TGA announces more medicine shortages are now impacting Australia
The Therapeutic Goods Administration (TGA) is advising health professionals and consumers that there is an ongoing shortage of medicines containing olmesartan or prazosin as the sole active ingredient.
In order to reduce the impact of these shortages, the TGA has issued Serious Shortage Substitution Notices for each medicine allowing pharmacists to make substitutions for prescriptions for specific strengths of medicines, replacing them with alternative strengths of the same medicine.
The patient’s consent is required, but the pharmacist does not require prior approval from the prescribing doctor.
Pharmacists should notify the prescriber of the substitution as soon as possible.
The notices apply from 4 September 2020 until 31 December 2020. The TGA says it may lapse the notices prior to this date, if it becomes evident that supplies become available to meet demand in Australia.
Pharmacists are being advised to use their professional and clinical judgement to determine whether a patient is suitable for substitution under the Serious Shortage Medicine Substitution Notice.
“Ensure the patient is fully informed and consents to the change,” the TGA said.
“Please refer patients to their doctor if substitution is not appropriate or where alternative treatments other than substitution may be more appropriate”.
For patients who are switched:
- counsel them on the difference in the number of tablets they should take and ensure that this is appropriate for them
- give them a Consumer Medicine Information (CMI) leaflet and discuss possible adverse events.
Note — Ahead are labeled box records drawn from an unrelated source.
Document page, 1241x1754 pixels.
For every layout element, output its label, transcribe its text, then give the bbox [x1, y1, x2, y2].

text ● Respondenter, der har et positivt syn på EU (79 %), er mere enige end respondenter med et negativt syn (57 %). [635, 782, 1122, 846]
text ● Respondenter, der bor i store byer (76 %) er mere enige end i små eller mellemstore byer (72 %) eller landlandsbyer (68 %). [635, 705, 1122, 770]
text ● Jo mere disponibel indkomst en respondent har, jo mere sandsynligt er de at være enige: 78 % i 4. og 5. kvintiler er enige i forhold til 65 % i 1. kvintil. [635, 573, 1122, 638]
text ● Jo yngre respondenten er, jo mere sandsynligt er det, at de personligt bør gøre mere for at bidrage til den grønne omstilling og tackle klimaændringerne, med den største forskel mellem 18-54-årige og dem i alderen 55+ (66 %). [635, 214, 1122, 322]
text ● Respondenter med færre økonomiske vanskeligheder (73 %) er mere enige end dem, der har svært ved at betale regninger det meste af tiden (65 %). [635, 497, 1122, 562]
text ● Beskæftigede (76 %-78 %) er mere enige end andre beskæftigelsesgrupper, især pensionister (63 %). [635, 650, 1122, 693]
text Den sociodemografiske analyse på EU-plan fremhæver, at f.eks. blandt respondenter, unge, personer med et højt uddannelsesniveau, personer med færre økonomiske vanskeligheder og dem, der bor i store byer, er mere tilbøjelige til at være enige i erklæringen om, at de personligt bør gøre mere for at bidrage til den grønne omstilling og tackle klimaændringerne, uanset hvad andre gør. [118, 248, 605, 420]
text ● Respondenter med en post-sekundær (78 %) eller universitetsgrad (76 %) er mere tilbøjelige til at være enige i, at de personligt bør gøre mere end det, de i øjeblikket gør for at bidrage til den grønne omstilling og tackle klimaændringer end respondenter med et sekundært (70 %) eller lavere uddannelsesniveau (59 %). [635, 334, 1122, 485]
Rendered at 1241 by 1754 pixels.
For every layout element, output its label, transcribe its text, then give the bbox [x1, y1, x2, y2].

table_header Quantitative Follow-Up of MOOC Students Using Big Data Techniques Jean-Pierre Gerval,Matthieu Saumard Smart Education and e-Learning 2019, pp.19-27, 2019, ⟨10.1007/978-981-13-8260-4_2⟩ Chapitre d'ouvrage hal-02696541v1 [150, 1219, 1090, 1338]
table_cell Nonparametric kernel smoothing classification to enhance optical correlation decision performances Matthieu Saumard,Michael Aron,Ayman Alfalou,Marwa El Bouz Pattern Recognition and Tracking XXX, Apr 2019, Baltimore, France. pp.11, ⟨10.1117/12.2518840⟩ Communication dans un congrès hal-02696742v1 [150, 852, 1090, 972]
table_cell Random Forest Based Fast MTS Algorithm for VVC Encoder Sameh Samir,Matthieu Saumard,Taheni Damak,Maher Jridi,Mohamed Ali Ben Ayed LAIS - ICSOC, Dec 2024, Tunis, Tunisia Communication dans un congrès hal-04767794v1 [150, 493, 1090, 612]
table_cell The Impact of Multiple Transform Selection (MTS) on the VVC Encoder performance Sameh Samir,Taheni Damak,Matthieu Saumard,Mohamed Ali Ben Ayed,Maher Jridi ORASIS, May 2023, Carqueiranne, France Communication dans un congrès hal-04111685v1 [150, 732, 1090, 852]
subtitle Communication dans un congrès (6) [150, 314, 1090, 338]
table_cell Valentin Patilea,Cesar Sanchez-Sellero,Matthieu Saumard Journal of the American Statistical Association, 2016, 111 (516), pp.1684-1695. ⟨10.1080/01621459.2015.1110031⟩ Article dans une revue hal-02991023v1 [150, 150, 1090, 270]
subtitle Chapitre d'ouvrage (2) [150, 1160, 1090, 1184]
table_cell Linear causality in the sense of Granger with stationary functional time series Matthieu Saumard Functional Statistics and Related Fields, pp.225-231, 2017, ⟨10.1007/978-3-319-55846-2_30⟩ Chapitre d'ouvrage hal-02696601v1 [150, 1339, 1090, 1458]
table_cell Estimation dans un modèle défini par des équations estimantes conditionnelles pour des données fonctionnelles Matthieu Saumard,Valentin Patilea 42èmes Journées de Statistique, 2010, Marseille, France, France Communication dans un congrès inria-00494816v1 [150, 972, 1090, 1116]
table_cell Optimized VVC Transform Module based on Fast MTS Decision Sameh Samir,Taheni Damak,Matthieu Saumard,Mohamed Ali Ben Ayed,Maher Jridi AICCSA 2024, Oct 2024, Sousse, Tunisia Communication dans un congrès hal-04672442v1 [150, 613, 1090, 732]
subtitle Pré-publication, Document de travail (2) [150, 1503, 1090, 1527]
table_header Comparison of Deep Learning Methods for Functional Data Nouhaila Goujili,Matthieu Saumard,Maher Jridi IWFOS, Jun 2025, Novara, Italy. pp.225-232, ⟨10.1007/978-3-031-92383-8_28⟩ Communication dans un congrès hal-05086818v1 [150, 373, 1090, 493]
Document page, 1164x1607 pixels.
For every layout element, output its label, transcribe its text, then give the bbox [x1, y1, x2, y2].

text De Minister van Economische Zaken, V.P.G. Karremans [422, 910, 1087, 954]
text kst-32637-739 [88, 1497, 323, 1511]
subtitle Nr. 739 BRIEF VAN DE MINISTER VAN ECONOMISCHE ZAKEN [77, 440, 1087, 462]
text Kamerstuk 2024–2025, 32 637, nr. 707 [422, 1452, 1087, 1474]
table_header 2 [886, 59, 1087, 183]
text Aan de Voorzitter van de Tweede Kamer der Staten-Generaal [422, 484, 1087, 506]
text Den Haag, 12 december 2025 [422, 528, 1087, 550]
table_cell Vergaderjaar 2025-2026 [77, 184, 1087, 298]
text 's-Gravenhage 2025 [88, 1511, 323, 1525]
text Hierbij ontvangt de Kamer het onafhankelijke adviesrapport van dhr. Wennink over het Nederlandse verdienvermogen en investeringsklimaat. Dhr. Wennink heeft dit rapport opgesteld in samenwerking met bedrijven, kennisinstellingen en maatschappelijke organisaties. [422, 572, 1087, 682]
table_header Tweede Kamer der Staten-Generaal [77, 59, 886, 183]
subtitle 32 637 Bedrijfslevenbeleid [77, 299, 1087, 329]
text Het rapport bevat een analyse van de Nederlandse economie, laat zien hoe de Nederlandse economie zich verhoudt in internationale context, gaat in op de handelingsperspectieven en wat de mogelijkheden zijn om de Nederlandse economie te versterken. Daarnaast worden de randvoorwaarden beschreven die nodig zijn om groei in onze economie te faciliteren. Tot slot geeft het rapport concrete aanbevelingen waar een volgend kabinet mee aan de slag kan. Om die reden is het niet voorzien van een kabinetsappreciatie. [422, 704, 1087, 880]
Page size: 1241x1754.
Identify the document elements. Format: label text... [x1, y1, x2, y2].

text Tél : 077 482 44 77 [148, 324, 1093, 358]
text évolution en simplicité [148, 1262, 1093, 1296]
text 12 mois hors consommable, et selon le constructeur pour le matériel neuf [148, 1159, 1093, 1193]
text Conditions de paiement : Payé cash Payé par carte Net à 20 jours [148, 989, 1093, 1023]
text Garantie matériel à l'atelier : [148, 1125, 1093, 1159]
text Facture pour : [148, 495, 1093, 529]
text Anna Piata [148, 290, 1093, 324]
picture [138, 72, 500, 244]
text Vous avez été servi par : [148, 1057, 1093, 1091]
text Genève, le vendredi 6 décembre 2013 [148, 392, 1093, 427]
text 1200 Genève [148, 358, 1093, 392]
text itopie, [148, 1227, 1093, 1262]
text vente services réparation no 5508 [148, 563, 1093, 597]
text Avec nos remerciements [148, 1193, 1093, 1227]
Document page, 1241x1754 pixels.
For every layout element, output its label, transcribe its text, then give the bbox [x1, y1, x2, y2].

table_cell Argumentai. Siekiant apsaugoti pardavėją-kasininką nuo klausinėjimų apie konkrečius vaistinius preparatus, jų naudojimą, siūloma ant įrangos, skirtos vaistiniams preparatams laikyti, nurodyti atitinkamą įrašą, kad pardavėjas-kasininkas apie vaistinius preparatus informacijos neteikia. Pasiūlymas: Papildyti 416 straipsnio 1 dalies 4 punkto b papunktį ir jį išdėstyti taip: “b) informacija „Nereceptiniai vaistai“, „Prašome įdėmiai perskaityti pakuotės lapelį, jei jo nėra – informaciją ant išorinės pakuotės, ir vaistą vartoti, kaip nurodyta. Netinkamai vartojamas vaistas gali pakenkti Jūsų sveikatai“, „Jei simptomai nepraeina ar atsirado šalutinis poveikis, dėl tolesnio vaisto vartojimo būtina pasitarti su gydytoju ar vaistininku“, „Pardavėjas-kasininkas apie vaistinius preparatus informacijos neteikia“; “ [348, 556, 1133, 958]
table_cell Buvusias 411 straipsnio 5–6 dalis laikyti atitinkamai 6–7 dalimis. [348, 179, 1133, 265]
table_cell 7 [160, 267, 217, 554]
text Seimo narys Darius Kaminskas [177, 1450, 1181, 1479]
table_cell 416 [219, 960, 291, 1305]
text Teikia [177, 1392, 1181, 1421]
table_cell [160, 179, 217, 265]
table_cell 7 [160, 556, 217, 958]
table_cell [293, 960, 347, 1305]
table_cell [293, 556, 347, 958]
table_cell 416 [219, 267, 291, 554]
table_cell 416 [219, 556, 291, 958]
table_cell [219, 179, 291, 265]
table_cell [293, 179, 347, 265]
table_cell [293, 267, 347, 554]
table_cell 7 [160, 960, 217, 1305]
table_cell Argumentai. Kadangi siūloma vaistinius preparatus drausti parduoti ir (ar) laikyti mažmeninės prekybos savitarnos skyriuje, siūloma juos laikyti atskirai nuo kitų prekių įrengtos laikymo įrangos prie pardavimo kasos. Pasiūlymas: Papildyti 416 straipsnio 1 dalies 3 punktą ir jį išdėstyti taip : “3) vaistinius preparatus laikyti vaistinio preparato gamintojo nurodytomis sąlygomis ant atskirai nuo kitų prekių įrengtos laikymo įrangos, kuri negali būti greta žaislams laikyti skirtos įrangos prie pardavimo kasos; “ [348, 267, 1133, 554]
The Serious Shortage Substitution Notices must be given effect under state or territory law before you can supply according to the specified substitution.
States and territories may also apply specific conditions to the pharmacist substitution, such as recording and prescriber communication requirements, the TGA said.
Olmesartan and prazosin tablets are used to treat high blood pressure, while prazosin is also used to treat prostate problems, Raynaud’s disease and certain types of heart failure.
Meanwhile, the TGA has also updated the database of section 19A approvals to import and supply medicines to address medicine shortages.
This database provides information on medicines not on the Australian Register of Therapeutic Goods (ARTG) that are approved for import and supply in Australia because:
- there is a shortage of a medicine registered in Australia; and
- the medicine is needed in the interest of public health.
The most recent updates include products listed to replace Neo-Mercazole carbimazole 5mg tablet bottle and Minims Prednisolone Sodium Phosphate 0.5% 5mg/mL eye drops.